The Turks closed round Nevers. His bodyguard, prostrating themselves in attitudes of submission, appealed wordlessly for his life. Holy war or not, the infidel was as interested in rich ransoms as anyone else, and spared the Count. Upon his surrender, the remaining French yielded. The Battle of Nicopolis was lost, the debacle complete. Thousands of prisoners were taken, all the crusaders’ equipment, provisions, banners, and golden clothes fell to the victors. “Since the Battle of Roncesvalles when [all] twelve peers of France were slain, Christendom received not so great a damage.”

Though Froissart could not have known it, his epitaph for the crusade was historically just.

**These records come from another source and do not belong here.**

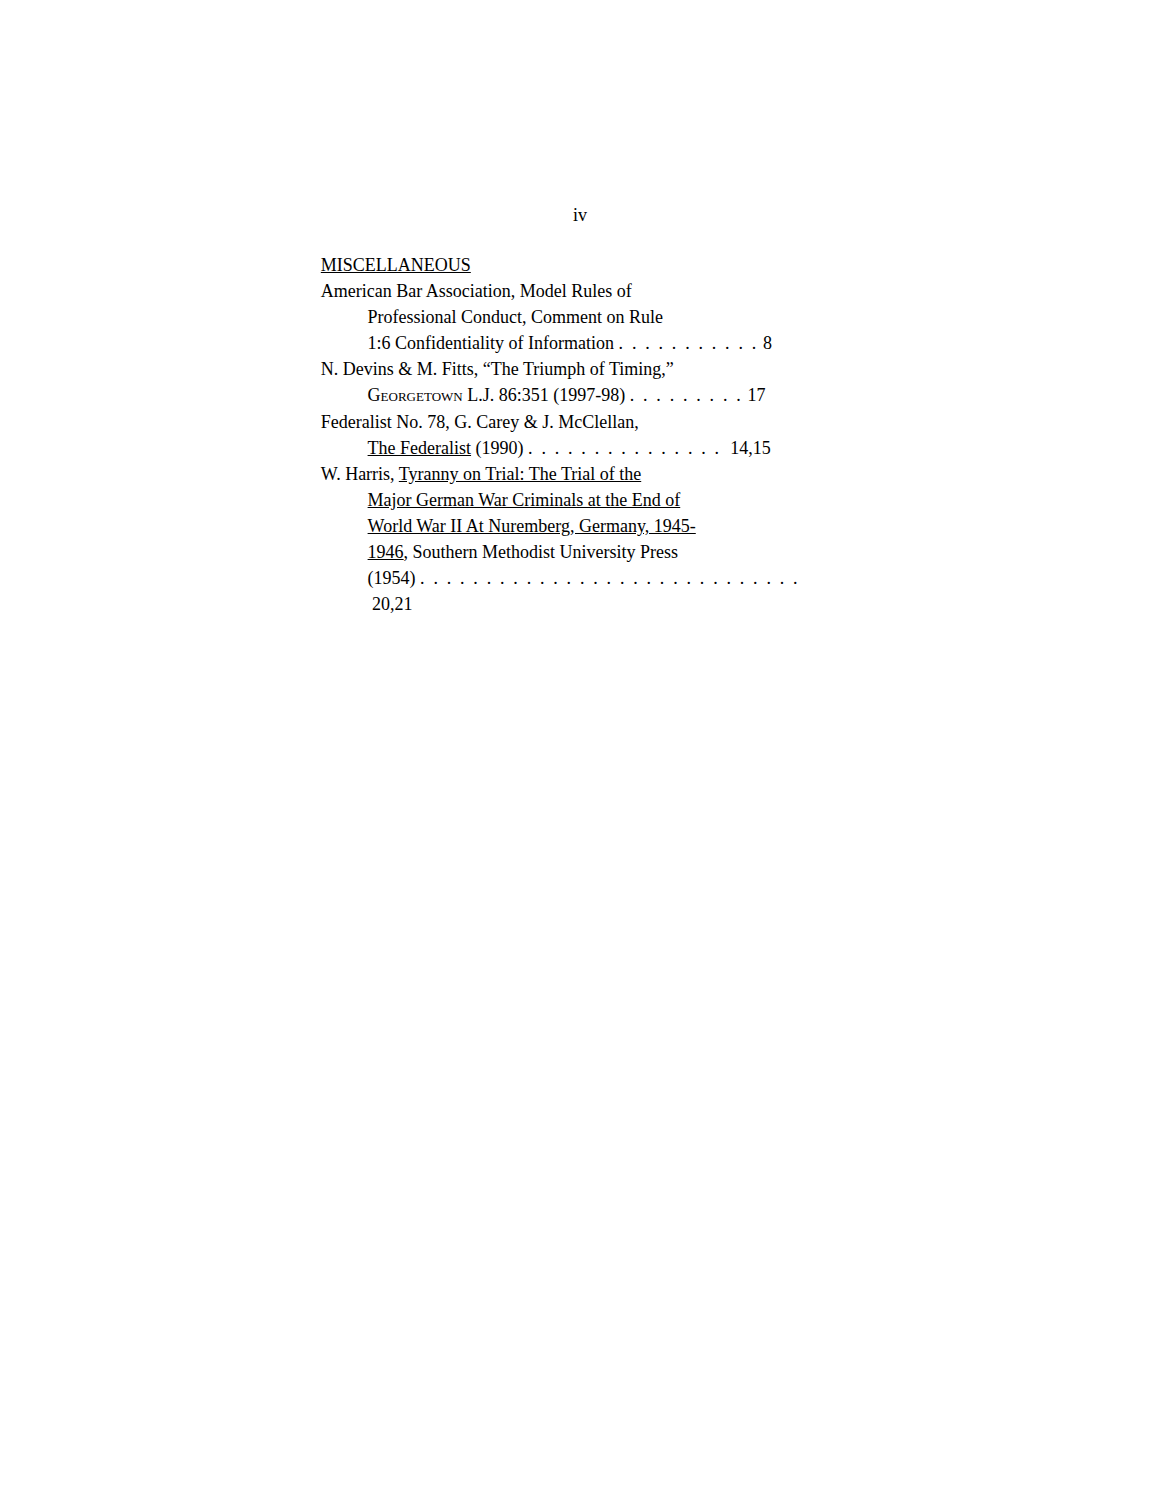iv
MISCELLANEOUS
American Bar Association, Model Rules of
Professional Conduct, Comment on Rule
1:6 Confidentiality of Information . . . . . . . . . . . 8
N. Devins & M. Fitts, “The Triumph of Timing,”
Georgetown L.J. 86:351 (1997-98) . . . . . . . . . 17
Federalist No. 78, G. Carey & J. McClellan,
The Federalist (1990) . . . . . . . . . . . . . . . 14,15
W. Harris, Tyranny on Trial: The Trial of the
Major German War Criminals at the End of
World War II At Nuremberg, Germany, 1945-
1946, Southern Methodist University Press
(1954) . . . . . . . . . . . . . . . . . . . . . . . . . . . . . 20,21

The valor of the French had been extraordinary and the damage they inflicted on the enemy sufficient to show that if they had fought united with their allies, the result—and the history of Europe—might have been different. As it was, the Turks’ victory, by turning back the Western challenge and retaining Nicopolis, lodged them firmly in Europe, ensured the fall of Constantinople, and sealed their hold on Bulgaria for the next 500 years. “We lost the day by the pride and vanity of these French,” Sigismund said to the Grand Master; “if they had believed my advice, we had enough men to fight our enemies.”

The defeat was followed by a frightful sequel. As Bajazet toured the battlefield, hoping to find the corpse of the King of Hungary—and
finding that of Vienne with the banner still held by his dead hand—he was “torn by grief” at the sight of his losses, which outnumbered the Christian. He swore he would not leave their blood unavenged, and the discovery of the massacre of the prisoners of Rachowa augmented his rage. He ordered all prisoners to be brought before him next morning. Jacques de Helly, a French knight who had seen service with Murad I, was recognized by Turkish officials and called upon to designate the leading nobles for ransom. Coucy, Bar, D’Eu, Guy de Tremoille, Jacques de la Marche, and a number of others in addition to the Count of Nevers were thus spared, as well as all those judged to be under twenty for forced service with the Turks.